SELECT * FROM sales USING SAMPLE reservoir(1%);

Result:

+---------+------------+-------------+----------+--------------+-------------+--------+----------+------------+--------+
| sale_id | product_id | customer_id | store_id | product_name | category | price | quantity | sale_date | region |
+---------+------------+-------------+----------+--------------+-------------+--------+----------+------------+--------+
| 839 | 40 | 340 | 20 | Product-40 | Food | 25.08 | 5 | 2022-04-20 | West |
| 2324 | 25 | 325 | 5 | Product-25 | Food | 879.04 | 5 | 2022-05-15 | North |
| 7109 | 10 | 110 | 10 | Product-10 | Food | 825.38 | 2 | 2022-06-24 | South |

...

| 9939 | 40 | 440 | 20 | Product-40 | Food | 79.92 | 1 | 2022-03-26 | West |
| 7470 | 21 | 471 | 11 | Product-21 | Electronics | 169.55 | 1 | 2022-06-20 | East |
| 845 | 46 | 346 | 6 | Product-46 | Electronics | 69.36 | 5 | 2022-04-26 | South |
+---------+------------+-------------+----------+--------------+-------------+--------+----------+------------+--------+

Again, that’s the first and last three results from a result set of 100.

In this example I also specified the sampling method to use (Reservoir). This is another area that differs from the LIMIT clause (sampling methods don’t apply to the LIMIT clause).

Key characteristics of SAMPLE:

  • Probabilistic: Uses random sampling techniques
  • Designed for statistical analysis and data exploration
  • Offers multiple sampling methods (Bernoulli, Reservoir, System)
  • Can produce reproducible random samples with a seed
  • More efficient for large datasets where proportional representation matters

Using Both

It’s possible to use both SAMPLE and LIMIT together in the same query:

SELECT * FROM sales USING SAMPLE reservoir(10 ROWS) REPEATABLE(35)
ORDER BY sale_id
LIMIT 3;

Result:

+---------+------------+-------------+----------+--------------+----------+--------+----------+------------+--------+
| sale_id | product_id | customer_id | store_id | product_name | category | price | quantity | sale_date | region |
+---------+------------+-------------+----------+--------------+----------+--------+----------+------------+--------+
| 247 | 48 | 248 | 8 | Product-48 | Home | 9.27 | 6 | 2022-09-05 | West |
| 1556 | 7 | 57 | 17 | Product-7 | Clothing | 36.34 | 3 | 2022-04-07 | North |
| 2031 | 32 | 32 | 12 | Product-32 | Clothing | 336.32 | 3 | 2022-07-26 | West |
+---------+------------+-------------+----------+--------------+----------+--------+----------+------------+--------+

In this example, the SAMPLE clause took a sample of ten random rows, and the LIMIT clause limited the output to just three of those rows.

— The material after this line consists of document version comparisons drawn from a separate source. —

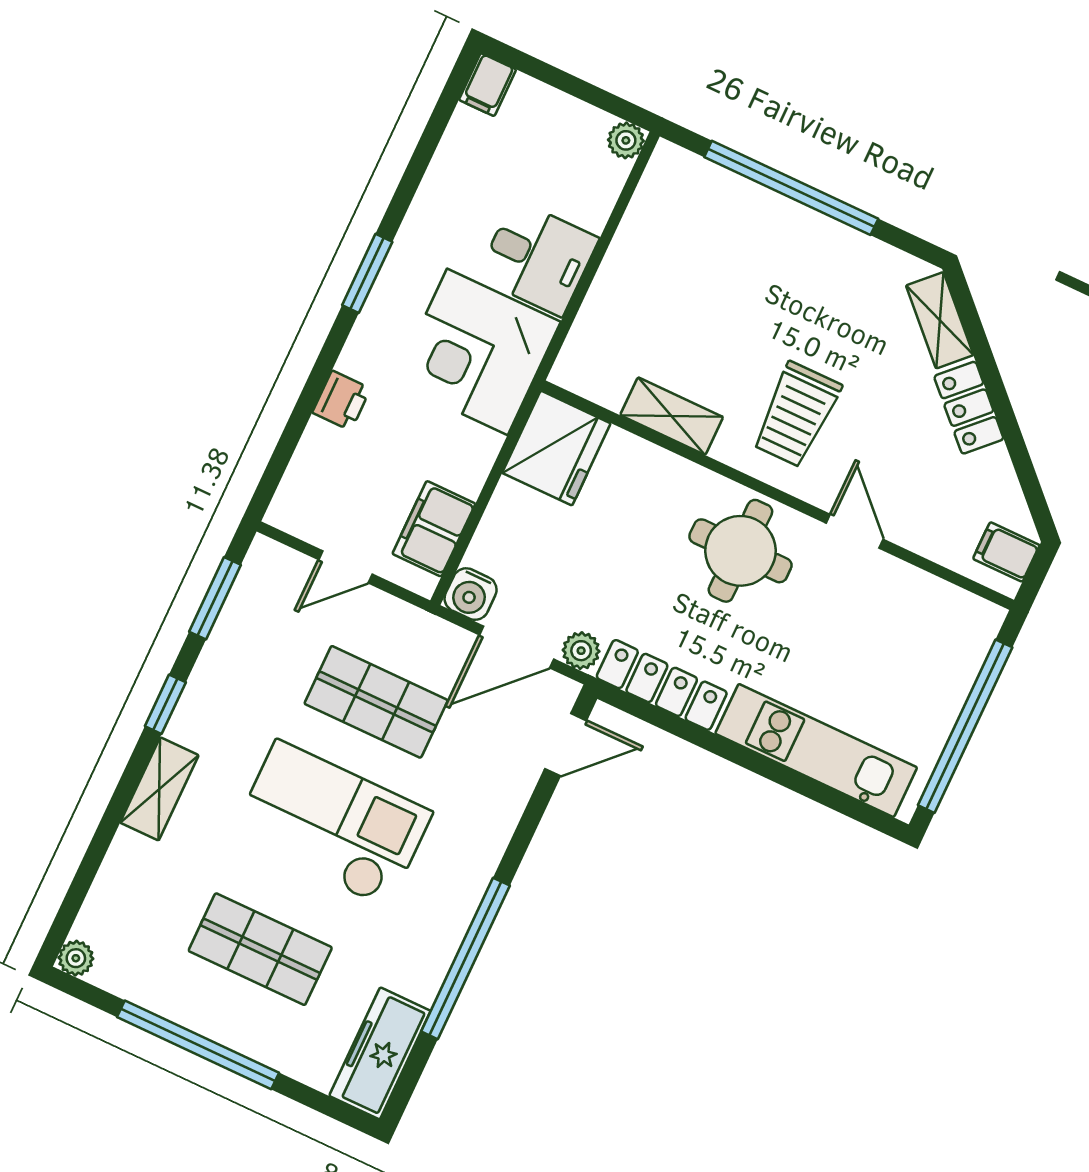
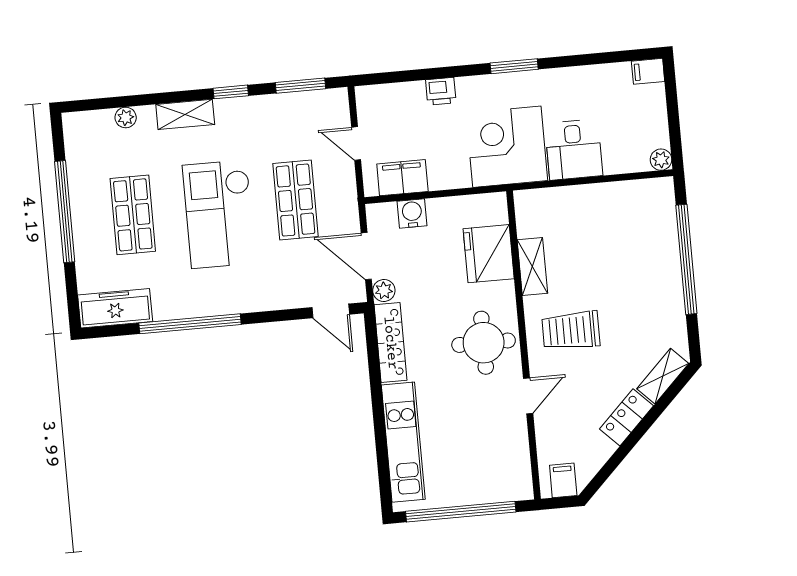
fridge: (556, 448) -> (489, 254), moved, turned 90
water cooler: (471, 594) -> (412, 213), moved, turned 90
checkout: (332, 824) -> (219, 214), turned 180
plant: (76, 958) -> (126, 118), moved

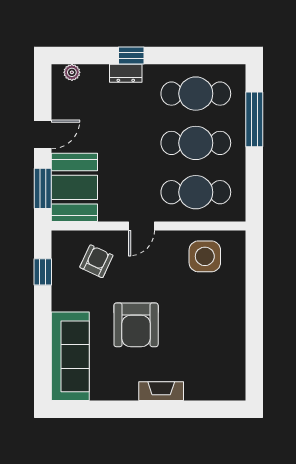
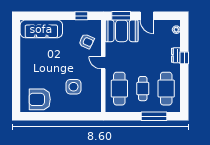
cafe table: (196, 143) -> (143, 89), width x0.73, depth x0.74
side table: (205, 256) -> (73, 87), moved
armchair: (136, 325) -> (40, 99), moved
fireplace: (161, 391) -> (25, 72), removed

Let’s increase the LIMIT to five rows:

SELECT * FROM sales USING SAMPLE reservoir(10 ROWS) REPEATABLE(35)
ORDER BY sale_id
LIMIT 5;

Result:

+---------+------------+-------------+----------+--------------+-------------+--------+----------+------------+--------+
| sale_id | product_id | customer_id | store_id | product_name | category | price | quantity | sale_date | region |
+---------+------------+-------------+----------+--------------+-------------+--------+----------+------------+--------+
| 247 | 48 | 248 | 8 | Product-48 | Home | 9.27 | 6 | 2022-09-05 | West |
| 1556 | 7 | 57 | 17 | Product-7 | Clothing | 36.34 | 3 | 2022-04-07 | North |
| 2031 | 32 | 32 | 12 | Product-32 | Clothing | 336.32 | 3 | 2022-07-26 | West |
| 2572 | 23 | 73 | 13 | Product-23 | Home | 600.61 | 6 | 2022-01-18 | North |
| 2815 | 16 | 316 | 16 | Product-16 | Electronics | 709.15 | 9 | 2022-09-18 | West |
+---------+------------+-------------+----------+--------------+-------------+--------+----------+------------+--------+

In both queries the SAMPLE clause uses a seed of 35, and so the same results are returned as far as the SAMPLE clause goes. It was then up to the LIMIT clause to restrict those results to the amounts we provide (i.e. 3 and 5).